For reasons set out below we find that the trial court committed no reversible error.
In the case of Hogg v. Darden, 237 Ark. 478, 374 S. W. 2d 184, we said:
“It has long been recognized in this State that ‘litigants in civil cases, as well as in criminal cases, have the right to examine the jurors separately in order to determine whether such jurors are subject to challenge for cause, or to elicit information on which to base the right of peremptory challenge, subject of course to the right of the Court to control the extent of such examination, acting in its sound discretion.’ ” (Emphasis ours.)
*1063The court did not, we think, abuse its discretion under the circumstances disclosed by the record.
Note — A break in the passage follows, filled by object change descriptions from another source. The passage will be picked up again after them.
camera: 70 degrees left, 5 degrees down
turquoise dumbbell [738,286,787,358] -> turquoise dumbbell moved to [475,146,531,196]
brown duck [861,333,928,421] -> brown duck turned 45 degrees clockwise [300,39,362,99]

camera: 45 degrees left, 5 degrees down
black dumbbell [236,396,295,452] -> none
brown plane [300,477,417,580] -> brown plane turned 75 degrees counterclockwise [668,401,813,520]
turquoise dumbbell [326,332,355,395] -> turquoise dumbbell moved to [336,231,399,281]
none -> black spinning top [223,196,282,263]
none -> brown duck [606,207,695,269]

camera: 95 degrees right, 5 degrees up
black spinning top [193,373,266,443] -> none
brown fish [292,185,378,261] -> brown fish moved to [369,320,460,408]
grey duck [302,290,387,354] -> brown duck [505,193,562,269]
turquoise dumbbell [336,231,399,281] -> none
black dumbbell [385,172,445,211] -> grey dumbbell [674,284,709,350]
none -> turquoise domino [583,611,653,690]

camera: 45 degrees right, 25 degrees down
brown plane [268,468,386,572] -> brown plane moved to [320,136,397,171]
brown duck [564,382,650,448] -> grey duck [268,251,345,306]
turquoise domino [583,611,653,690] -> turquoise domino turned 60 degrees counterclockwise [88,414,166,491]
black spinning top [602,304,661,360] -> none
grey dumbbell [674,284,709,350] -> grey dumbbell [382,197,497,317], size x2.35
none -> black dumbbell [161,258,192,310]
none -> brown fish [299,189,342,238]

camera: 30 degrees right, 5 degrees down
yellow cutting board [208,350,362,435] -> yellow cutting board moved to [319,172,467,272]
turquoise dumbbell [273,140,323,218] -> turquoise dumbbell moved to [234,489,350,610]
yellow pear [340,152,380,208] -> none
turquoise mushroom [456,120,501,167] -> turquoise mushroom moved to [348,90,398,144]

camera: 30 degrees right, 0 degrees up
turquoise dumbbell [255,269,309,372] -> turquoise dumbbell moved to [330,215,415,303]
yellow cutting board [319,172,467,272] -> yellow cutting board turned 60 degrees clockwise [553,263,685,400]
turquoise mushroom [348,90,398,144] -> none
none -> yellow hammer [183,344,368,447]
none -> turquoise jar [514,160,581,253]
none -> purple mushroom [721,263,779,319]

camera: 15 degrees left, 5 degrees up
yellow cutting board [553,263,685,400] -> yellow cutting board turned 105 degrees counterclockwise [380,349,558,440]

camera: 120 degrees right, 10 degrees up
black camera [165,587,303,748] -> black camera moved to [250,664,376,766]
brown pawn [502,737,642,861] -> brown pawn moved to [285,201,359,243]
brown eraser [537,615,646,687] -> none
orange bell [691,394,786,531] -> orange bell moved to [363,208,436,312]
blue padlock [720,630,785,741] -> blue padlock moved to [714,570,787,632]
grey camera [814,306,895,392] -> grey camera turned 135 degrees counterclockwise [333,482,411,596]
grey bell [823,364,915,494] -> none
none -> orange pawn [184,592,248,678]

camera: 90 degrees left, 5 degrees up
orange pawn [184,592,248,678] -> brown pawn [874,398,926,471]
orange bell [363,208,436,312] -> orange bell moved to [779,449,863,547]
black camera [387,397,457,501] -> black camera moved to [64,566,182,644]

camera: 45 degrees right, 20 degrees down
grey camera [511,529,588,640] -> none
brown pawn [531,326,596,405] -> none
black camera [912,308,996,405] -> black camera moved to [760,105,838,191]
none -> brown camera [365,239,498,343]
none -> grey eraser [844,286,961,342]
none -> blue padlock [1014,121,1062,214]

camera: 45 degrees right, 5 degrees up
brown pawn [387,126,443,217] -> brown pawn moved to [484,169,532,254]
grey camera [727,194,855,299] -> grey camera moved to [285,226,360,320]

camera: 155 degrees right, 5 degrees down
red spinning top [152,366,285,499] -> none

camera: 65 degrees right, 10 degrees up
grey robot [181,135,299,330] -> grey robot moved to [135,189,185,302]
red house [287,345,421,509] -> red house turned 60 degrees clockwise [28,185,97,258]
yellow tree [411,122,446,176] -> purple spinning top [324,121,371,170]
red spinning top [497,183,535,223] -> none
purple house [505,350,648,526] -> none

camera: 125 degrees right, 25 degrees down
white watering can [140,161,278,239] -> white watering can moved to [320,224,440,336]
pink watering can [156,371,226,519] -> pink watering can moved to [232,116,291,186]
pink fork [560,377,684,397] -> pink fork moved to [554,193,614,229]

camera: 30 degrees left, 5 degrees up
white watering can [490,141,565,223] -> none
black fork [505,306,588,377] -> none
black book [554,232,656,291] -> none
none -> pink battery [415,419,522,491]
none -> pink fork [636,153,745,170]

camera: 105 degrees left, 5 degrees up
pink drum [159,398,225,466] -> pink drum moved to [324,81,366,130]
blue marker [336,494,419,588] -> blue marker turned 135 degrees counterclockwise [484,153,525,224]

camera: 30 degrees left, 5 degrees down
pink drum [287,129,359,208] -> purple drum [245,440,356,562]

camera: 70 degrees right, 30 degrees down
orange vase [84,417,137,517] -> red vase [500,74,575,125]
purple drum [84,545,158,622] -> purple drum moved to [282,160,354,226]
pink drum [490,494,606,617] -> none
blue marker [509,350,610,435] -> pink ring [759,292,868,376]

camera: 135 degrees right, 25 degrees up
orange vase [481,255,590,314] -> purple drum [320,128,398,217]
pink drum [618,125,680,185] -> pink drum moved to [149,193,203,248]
The court, on two occasions, told appellant he could inquire of the jury as to the content of the questions mentioned above. The court also explained that it would take up too much time to ask the questions, of each juror separately — as requested by appellant. Moreover, the court asked each juror as to his or her occupation, and excused two because of their connection, in', some way, with insurance companies. The court also questioned the panel at length regarding their duty to render a fair and impartial verdict under the law and the evidence. Thereafter appellant declined to ask any more questions. This, we said in the Hogg case, supra, “constitutes a waiver”.
By this opinion we do not mean to hold that the questions appellant desired to ask the jury are, per se, inadmissible if asked in good faith subject to reasonable control by the trial court. ...
Reversed.
George Rose Smith and Brown, JJ., concur.